Task description: An exact reproduction of the records is required, with all pictures omitted.

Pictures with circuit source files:
· · · ·
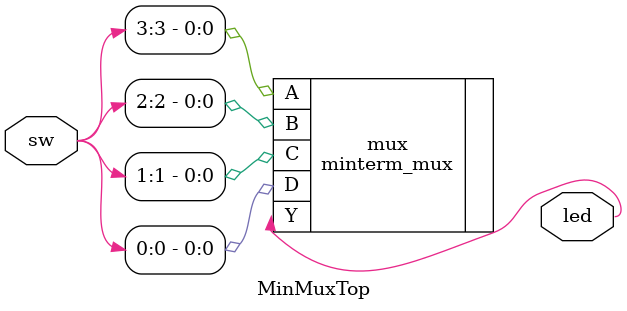
<source format=v>
`timescale 1ns / 1ps
module MinMuxTop(
    input [3:0] sw,
    output led
);

minterm_mux mux(.A(sw[3]), .B(sw[2]), .C(sw[1]), .D(sw[0]), .Y(led));

endmodule

</source>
· · · ·
Solution to this problem:
<source format=v>
`timescale 1ns / 1ps
module MinMuxTop(
    input [3:0] sw,
    output led
);

minterm_mux mux(.A(sw[3]), .B(sw[2]), .C(sw[1]), .D(sw[0]), .Y(led));

endmodule

</source>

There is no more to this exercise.